Page text start
Hi,

Thanks for the review Mark, replied inline.

On Wed, Aug 9, 2023 at 6:04 PM Mark Michelson <mmich...@redhat.com> wrote:
>
> Hi Lucas,
>
> I finally took some time to have a look at the patch. It mostly looks
> good, but I have some concerns below.
>
> Also there should be a NEWS item added about this.
>
> On 8/3/23 09:13, lmart...@redhat.com wrote:
> > From: Lucas Alvares Gomes <lucasago...@gmail.com>
> >
> > In order for the CMS to know which Chassis a distributed gateway port
> > is bond to, this patch updates the ovn-northd daemon to populate the
> > Logical_Router_Port table with that information.
> >
> > To avoid changing the database schema, ovn-northd is setting a new key
> > called "hosting-chassis" in the options column from the LRP table. This
> > key value points to the name of the Chassis that is currently hosting
> > the distributed port.
> >
> > Reported-at: https://bugzilla.redhat.com/show_bug.cgi?id=2107515
> > Signed-off-by: Lucas Alvares Gomes <lucasago...@gmail.com>
> > ---
> > v4 -> v5
> > * Fix test to remove sleep and assert on the right table
> >
> > v3 -> v4
> > * Removed smap_clone for updating the options and replaced it with
> >    smap_replace/smap_remove
> > * Updated the test to also assert the removal of the hosting-chassis
> >    key by northd
> >
> > v2 -> v3
> > * Fixed memory leak
> > * Separate the logic to update the router port into their own function
> > * Use attribute l3dgw_port to find the GW port
> >
> > v1 -> v2
> > * Rebased on the main branch
> > * Updated the ovnsb_db_run() and handle_port_binding_changes() functions
> >    to include the LR ports as a parameter
> >
> >   northd/en-sync-from-sb.c |  2 +-
> >   northd/northd.c          | 30 +++++++++++++++++++++++++++--
> >   northd/northd.h          |  3 ++-
> >   ovn-nb.xml               | 15 +++++++++++++++
> >   tests/ovn-northd.at      | 41 ++++++++++++++++++++++++++++++++++++++++
> >   5 files changed, 87 insertions(+), 4 deletions(-)
> >
> > diff --git a/northd/en-sync-from-sb.c b/northd/en-sync-from-sb.c
> > index 55ece2d16..4109aebe4 100644
> > --- a/northd/en-sync-from-sb.c
> > +++ b/northd/en-sync-from-sb.c
> > @@ -60,7 +60,7 @@ en_sync_from_sb_run(struct engine_node *node, void *data 
> > OVS_UNUSED)
Page text end
Raw records start
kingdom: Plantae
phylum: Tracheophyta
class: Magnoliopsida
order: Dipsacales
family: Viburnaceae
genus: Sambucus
Raw records end
### Things to do
(A) According to the patch email, which key does ovn-northd set in the options column of the Logical_Router_Port table?
(B) Retype the stretch of the patch email from "Thanks for the" through "some concerns below.".
(C) Extend the patch email onward from the point where it stops.

### Answers to each task
(A) hosting-chassis

(B)
Thanks for the review Mark, replied inline.

On Wed, Aug 9, 2023 at 6:04 PM Mark Michelson <mmich...@redhat.com> wrote:
>
> Hi Lucas,
>
> I finally took some time to have a look at the patch. It mostly looks
> good, but I have some concerns below.

(C)
> >       stopwatch_start(OVNSB_DB_RUN_STOPWATCH_NAME, time_msec());
> >       ovnsb_db_run(eng_ctx->ovnnb_idl_txn, eng_ctx->ovnsb_idl_txn,
> >                    sb_pb_table, sb_ha_ch_grp_table, sb_ha_ch_grp_by_name,
> > -                 &nd->ls_ports);
> > +                 &nd->ls_ports, &nd->lr_ports);
> >       stopwatch_stop(OVNSB_DB_RUN_STOPWATCH_NAME, time_msec());
> >   }
> >
> > diff --git a/northd/northd.c b/northd/northd.c
> > index b9605862e..c6752884c 100644
> > --- a/northd/northd.c
> > +++ b/northd/northd.c
> > @@ -17780,6 +17780,22 @@ build_ha_chassis_group_ref_chassis(struct 
> > ovsdb_idl_index *ha_ch_grp_by_name,
> >       }
> >   }
> >
> > +/* Set the "hosting-chassis" option in the NBDB logical_router_port
> > + * table indicating which chassis the distributed port is bond to. */
> > +static void
> > +handle_cr_port_binding_changes(const struct sbrec_port_binding *sb,
> > +                struct ovn_port *orp)
> > +{
> > +    if (sb->chassis) {
> > +        nbrec_logical_router_port_update_options_setkey(
> > +            orp->l3dgw_port->nbrp, "hosting-chassis",
> > +            sb->chassis->name);
> > +    } else {
> > +        nbrec_logical_router_port_update_options_delkey(
> > +            orp->l3dgw_port->nbrp, "hosting-chassis");
> > +    }
> > +}
> > +
> >   /* Handle changes to the 'chassis' column of the 'Port_Binding' table.  
> > When
> >    * this column is not empty, it means we need to set the corresponding 
> > logical
> >    * port as 'up' in the northbound DB. */
> > @@ -17789,6 +17805,7 @@ handle_port_binding_changes(struct ovsdb_idl_txn 
> > *ovnsb_txn,
> >                   const struct sbrec_ha_chassis_group_table 
> > *sb_ha_ch_grp_table,
> >                   struct ovsdb_idl_index *sb_ha_ch_grp_by_name,
> >                   struct hmap *ls_ports,
> > +                struct hmap *lr_ports,
> >                   struct shash *ha_ref_chassis_map)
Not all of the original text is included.